Problem to work on: Search the entries for the word "lines". Copy each line in which it is found.

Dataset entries
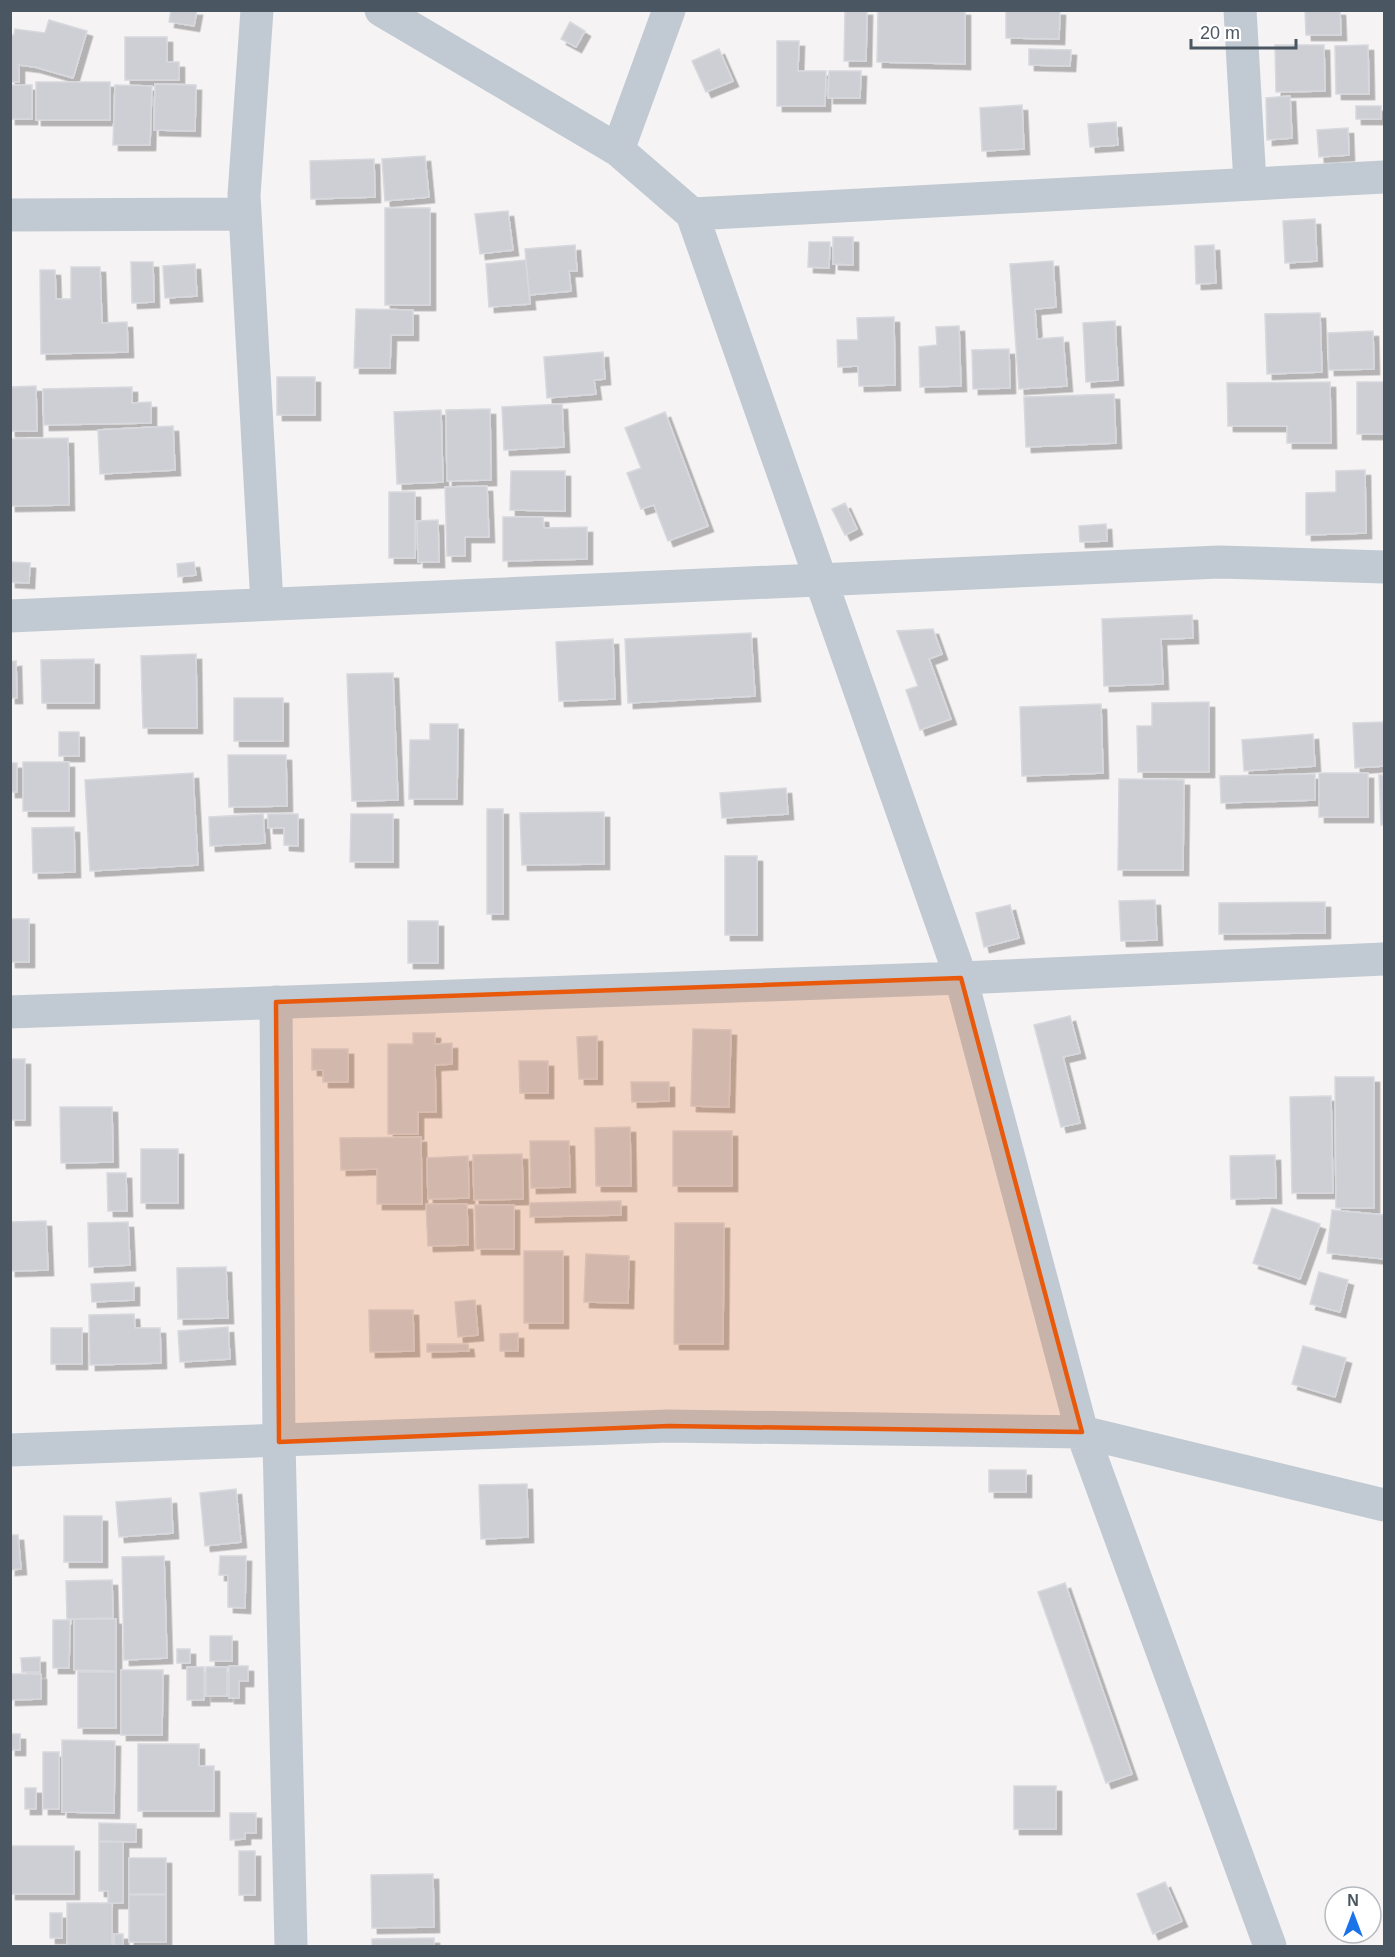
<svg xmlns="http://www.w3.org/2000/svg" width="1395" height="1957" viewBox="0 0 1395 1957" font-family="Helvetica,sans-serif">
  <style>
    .building { fill: #cdcfd5; stroke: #d7d9de; stroke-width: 1.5; filter: url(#shadow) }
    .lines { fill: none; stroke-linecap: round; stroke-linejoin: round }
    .minor { stroke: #c1cad2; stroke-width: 33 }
    .marked { fill: #e8590c; fill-opacity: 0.2; stroke: #e8590c; stroke-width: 4.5; stroke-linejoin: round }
  </style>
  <defs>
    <filter id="shadow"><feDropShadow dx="5.5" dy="5.5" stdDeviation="0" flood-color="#0004"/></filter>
  </defs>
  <rect width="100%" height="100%" fill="#f5f3f3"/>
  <path class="building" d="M171,10H197L194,26L169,22Z
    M845,10H867L866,61H844Z
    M878,10H965V64L877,62Z
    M1006,10H1060L1059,39L1006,38Z
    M1305,10H1340L1341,35H1306Z
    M49,20L87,31L73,78L35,67L19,65V82H10V35H14L15,29L45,33Z
    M570,22L585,31L576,47L561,39Z
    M125,37H167V62H179V80H125Z
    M777,41H799L798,71H826L825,106H777Z
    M1275,45H1324L1325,91L1276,92Z
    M1368,45L1369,94H1336L1335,46Z
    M719,49L733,81L706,92L692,61Z
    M1029,49L1071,50L1070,66L1029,65Z
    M829,71H861L860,98H828Z
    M36,82H110V120H36Z
    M155,84L196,85L195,131L154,130Z
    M10,85H32V119H10Z
    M115,85L152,86L150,145H113Z
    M1290,96L1292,138L1267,140L1266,98Z
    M1022,105L1024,149L982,151L980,108Z
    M1356,106H1381V119H1356Z
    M1116,122L1118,145L1090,147L1088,124Z
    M1348,128L1349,155L1319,157L1317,130Z
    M425,156L429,197L385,201L382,159Z
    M374,159L375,197L311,199L310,161Z
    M385,208H430V305H385Z
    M508,211L513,250L480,254L475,214Z
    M1315,219L1317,261L1285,263L1283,221Z
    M833,237H853V265L833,264Z
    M809,242H830L829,268L808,267Z
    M575,245L577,271H569L571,291L529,295L525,249Z
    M1214,245L1216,283L1196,284L1195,246Z
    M526,260L530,304L489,307L486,264Z
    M1053,261L1056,307L1035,309L1037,339L1063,337L1067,386L1019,389L1010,264Z
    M131,262H153L154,302L132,303Z
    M195,264L197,296L165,298L163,266Z
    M71,267H100L102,323L127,322L128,352L41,354L40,270H55L56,299H71Z
    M356,309L413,310V335H391L390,368H354Z
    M1320,313L1322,372L1267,374L1265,314Z
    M894,317L895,385L859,386L858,366L838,367L837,340H858L857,318Z
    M1115,321L1118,380L1086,382L1083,323Z
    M959,326L961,386L920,387L919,347L937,345L936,327Z
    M1373,331L1374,369L1329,370L1328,333Z
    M1009,349L1010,388L973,389L972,350Z
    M603,352L605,379L594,380L596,394L547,398L544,357Z
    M277,377H315V415H277Z
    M1330,382L1331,443H1287V426H1228L1227,383Z
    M1357,382H1384V434H1357Z
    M36,386L37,431H10V387Z
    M132,387V403L151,402V423L44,425L43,389Z
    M1114,394L1116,443L1026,447L1024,397Z
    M562,404L564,447L504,450L502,407Z
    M490,409L491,480L447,481L446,410Z
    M441,410L443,482L397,484L394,412Z
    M665,412L708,526L668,541L654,505L641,509L627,473L641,468L625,428Z
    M173,426L175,470L100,474L98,430Z
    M68,438L69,505L10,506V439Z
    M1365,470L1366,533L1306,535V493L1336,492V471Z
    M511,471H565V511L510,510Z
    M487,486L489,537H465V556H447L445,487Z
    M389,492H415V558H389Z
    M845,503L857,529L845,535L832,509Z
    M503,517H543L544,528L587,527V559L503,561Z
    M438,520L439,562H418L417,521Z
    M1106,524L1107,541L1080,542L1079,526Z
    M10,562L30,563L29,583L10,582Z
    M194,562L196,575L178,577L177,564Z
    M1192,615L1193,638L1161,639L1163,684L1104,686L1102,619Z
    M933,629L942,654L929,659L951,719L920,730L906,690L918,686L897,631Z
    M751,633L755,696L628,703L625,639Z
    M613,639L615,699L559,701L556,642Z
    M196,654L197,728H143L141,656Z
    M94,659V703H42L41,660Z
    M16,661L17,698H10V662Z
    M393,673L398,800L352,801L347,674Z
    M234,698H283V741H234Z
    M1209,702V772H1138L1137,726H1152V703Z
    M1101,704L1103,773L1022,776L1020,707Z
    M1384,722V766L1355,768L1353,723Z
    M430,724H458L457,799H409L410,740H430Z
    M59,732H79V756H59Z
    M1313,734L1315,766L1244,771L1242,740Z
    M228,755H286L287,806L229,807Z
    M23,762H69V811H23Z
    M10,763H17V792H10Z
    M193,773L198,865L90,871L85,780Z
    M1319,773H1368V817H1319Z
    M1315,774V800L1221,803L1220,776Z
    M1379,775H1384V825H1381Z
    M1119,779L1184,780L1183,870H1118Z
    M786,788L788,814L722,818L720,793Z
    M487,809H503V914H487Z
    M604,812V864L522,865L520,813Z
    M263,814L265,843L210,846L209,817Z
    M268,814H298V846L284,845V828H268Z
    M351,814H393V862H350Z
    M74,827L75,872L33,873L32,828Z
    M725,856H757V935H725Z
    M1155,900L1157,940L1121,941L1119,901Z
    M1325,902V933L1219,934V903Z
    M1010,905L1019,938L984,947L976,913Z
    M10,919H29V962H10Z
    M408,921H438V963H408Z
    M1070,1016L1080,1053L1063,1057L1080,1123L1061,1127L1034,1025Z
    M693,1029L731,1030L729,1107L691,1106Z
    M413,1033H435V1044L452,1043V1064L435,1065L436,1112H418V1134H388V1044H413Z
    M597,1036V1079H579L577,1037Z
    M312,1049H348V1082H323V1070H312Z
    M10,1059H25V1120H10Z
    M519,1061H548V1093H520Z
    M1335,1077H1374V1208H1336Z
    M631,1082H669V1101L632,1102Z
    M1331,1096L1333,1193H1292L1290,1097Z
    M60,1107H112L113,1162L61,1163Z
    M630,1127L631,1186H596L595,1128Z
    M673,1131H732V1186H673Z
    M421,1137L422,1204H377V1169L341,1170L340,1138Z
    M530,1141H569L570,1187L531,1188Z
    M141,1149H178V1203H141Z
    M522,1154L523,1199L474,1200L473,1155Z
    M1275,1155L1276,1198L1231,1199L1230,1156Z
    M468,1156L469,1198L428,1199L427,1158Z
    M107,1173H126L127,1211H108Z
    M621,1201V1215L530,1217V1203Z
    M426,1204H467L468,1245L428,1246Z
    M475,1205H514V1249H476Z
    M1272,1208L1320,1224L1300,1279L1253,1263Z
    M1332,1210L1384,1215V1259L1327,1253Z
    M46,1221L48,1270L10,1271V1222Z
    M128,1222L130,1265L89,1267L88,1223Z
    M675,1223H724L723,1344H674Z
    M524,1251H563V1323H524Z
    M586,1254L629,1256L628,1303L584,1302Z
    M226,1267L228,1318L178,1319L177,1268Z
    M1319,1272L1348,1280L1340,1312L1310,1304Z
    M134,1282V1300L92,1302L91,1284Z
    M475,1300L478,1335L458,1337L455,1302Z
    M369,1310H413L414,1351L370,1352Z
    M134,1314L135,1328H160L161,1363L90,1365L89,1315Z
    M228,1327L230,1359L180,1362L178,1331Z
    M51,1328H82V1364H51Z
    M518,1333V1351H500V1334Z
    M427,1344H468L469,1351L427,1352Z
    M1303,1346L1346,1358L1335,1397L1292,1384Z
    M989,1470H1026V1492H989Z
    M527,1484L528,1537L481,1539L479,1485Z
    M236,1489L241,1542L205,1546L200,1493Z
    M171,1498L173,1533L119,1537L116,1502Z
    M64,1516H102V1562H64Z
    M10,1535H18L21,1569L10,1570Z
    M164,1556L167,1658L124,1660L122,1557Z
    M220,1556H246L245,1608L228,1607V1575H219Z
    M112,1580L113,1618L67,1619L66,1581Z
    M1065,1583L1132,1774L1106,1783L1038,1592Z
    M74,1619H116V1671L74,1670Z
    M53,1620H70L69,1668H53Z
    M210,1636H232V1661H210Z
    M177,1649H190V1663H177Z
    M40,1657V1672H22L21,1658Z
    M229,1666H248V1681H239V1698H229Z
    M187,1667H204V1700H187Z
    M206,1667H227V1696H206Z
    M121,1670H163L162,1735H121Z
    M78,1672H116V1728H78Z
    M10,1674H41V1699L10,1700Z
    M10,1734H20V1750H10Z
    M62,1740L115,1741L114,1813L62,1812Z
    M138,1744H199V1766H214V1811H138Z
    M43,1752H59V1809H43Z
    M1014,1786H1056V1829H1014Z
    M25,1788H36V1809H25Z
    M230,1813H256V1833H245V1839L230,1840Z
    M99,1823L136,1824V1842L99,1841Z
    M99,1842H123V1903H108V1891H99Z
    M10,1846H74V1894H10Z
    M239,1851H255V1895H239Z
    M129,1858H166V1894H129Z
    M433,1874L434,1927L372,1928L371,1875Z
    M1165,1882L1182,1921L1153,1934L1137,1894Z
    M129,1895H166V1942H129Z
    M67,1903H112V1946H67Z
    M50,1913H62V1938H50Z
    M114,1934H123V1946H114Z
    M434,1938V1946H372V1939Z"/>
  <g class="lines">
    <path class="minor" d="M257,10L244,195L267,604
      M381,10L618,150L692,214L961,978L1082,1432L1270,1946
      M1240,10L1250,183
      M618,150L669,10
      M692,214L1384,177
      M10,215L245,214
      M10,616L1219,562L1384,567
      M276,1002L279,1442L291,1946
      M10,1012L961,978L1384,959
      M10,1450L669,1426L1082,1432L1384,1505"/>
  </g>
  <path class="marked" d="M961,978L1082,1432L669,1426L279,1442L276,1002Z"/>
  <rect width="1395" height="1957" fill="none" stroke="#4a5661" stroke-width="24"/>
  <g transform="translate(1353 1915)"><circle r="28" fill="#ffffff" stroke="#b7bbc0" stroke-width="1.5"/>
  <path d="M0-4.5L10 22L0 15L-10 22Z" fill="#1a73e8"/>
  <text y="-9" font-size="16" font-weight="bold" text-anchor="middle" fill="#4a5661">N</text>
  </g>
  <path d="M1191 39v9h105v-9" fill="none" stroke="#4a5661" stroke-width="3"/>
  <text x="1200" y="39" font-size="18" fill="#4a5661" stroke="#ffffff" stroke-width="4.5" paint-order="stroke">20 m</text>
</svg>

Answer section:
    .lines { fill: none; stroke-linecap: round; stroke-linejoin: round }
  <g class="lines">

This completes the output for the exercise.